His face disappeared again behind the smokescreen, then swam back into view.
“I won’t recite the hundreds of failed experiments I did,” he said. “I shall speak instead of my successes. I think you may find them interesting. For example, the first important thing I discovered was that exceedingly low temperatures were required to keep spermatozoa alive for any length of time. I kept freezing the semen to lower and still lower temperatures, and with each lowering of the temp I got a longer and longer life span. By using solid carbon dioxide, I was able to freeze my semen down to –97° Centigrade. But even that wasn’t enough. At minus ninetyseven the sperm lived for about a month but no more. ‘I must go lower,’ I told myself. But how could I do that? Then I hit upon a way to freeze the stuff all the way down to –197° Centigrade.”
“Impossible,” I said.
“What do you think I used?”
“I haven’t the foggiest.”
“I used liquid nitrogen. That did it.”
“But liquid nitrogen is tremendously volatile,” I said. “How could you prevent it from vapourizing? What did you store it in?”
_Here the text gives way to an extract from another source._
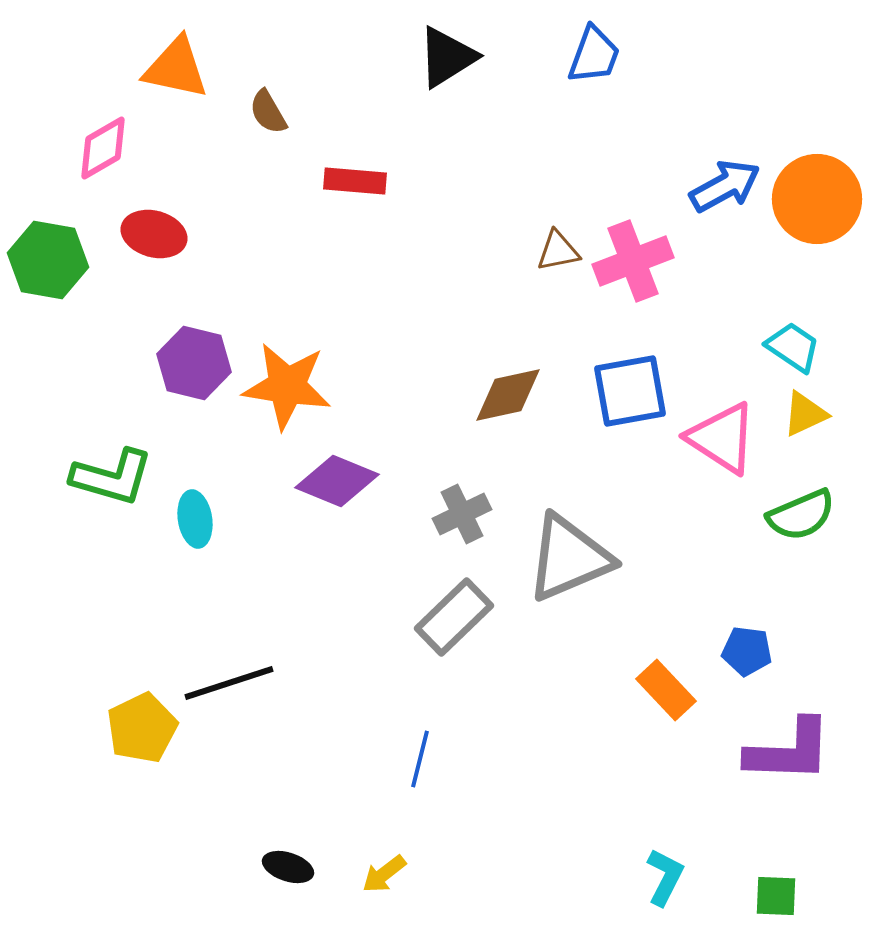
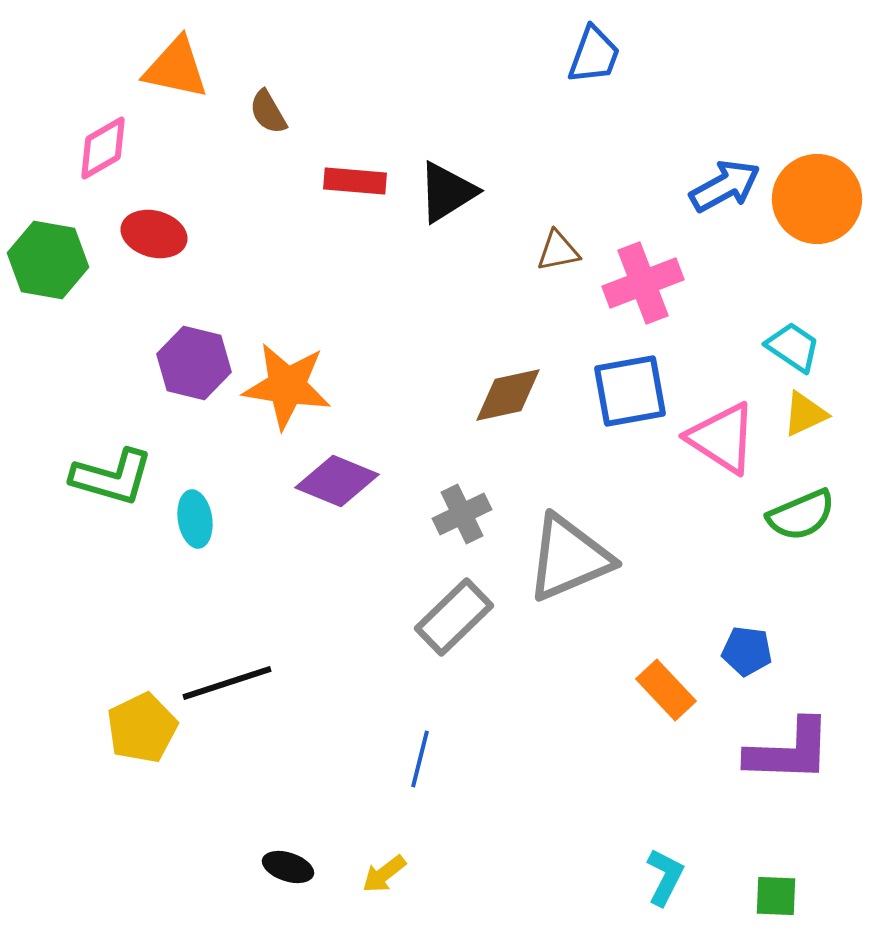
black triangle: moved 135 px down
pink cross: moved 10 px right, 22 px down
black line: moved 2 px left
“I devised special containers,” he said. “Very strong and rather elaborate vacuum flasks. In these, the nitrogen remained liquid at minus one nine seven degrees virtually forever. A little topping up was required now and again, but that was all.”
“Not forever, surely.”
“Oh, yes,” he said. “You are forgetting that nitrogen is a gas. If you liquefy a gas, it will stay liquid for a thousand years if you don’t allow it to vapourize. And you do this simply by making sure that the flask is completely sealed and efficiently insulated.”
“I see. And the sperm stayed alive?”
“Yes and no,” he said. “They stayed alive long enough to tell me I’d got the right temperature. But they did not stay alive indefinitely. There was still something wrong. I pondered this and in the end I decided that what the sperm needed was some sort of a buffer, an overcoat if you like, to cushion them from the intense cold. And after experimenting with about eighty different substances, I at last hit on the perfect one.”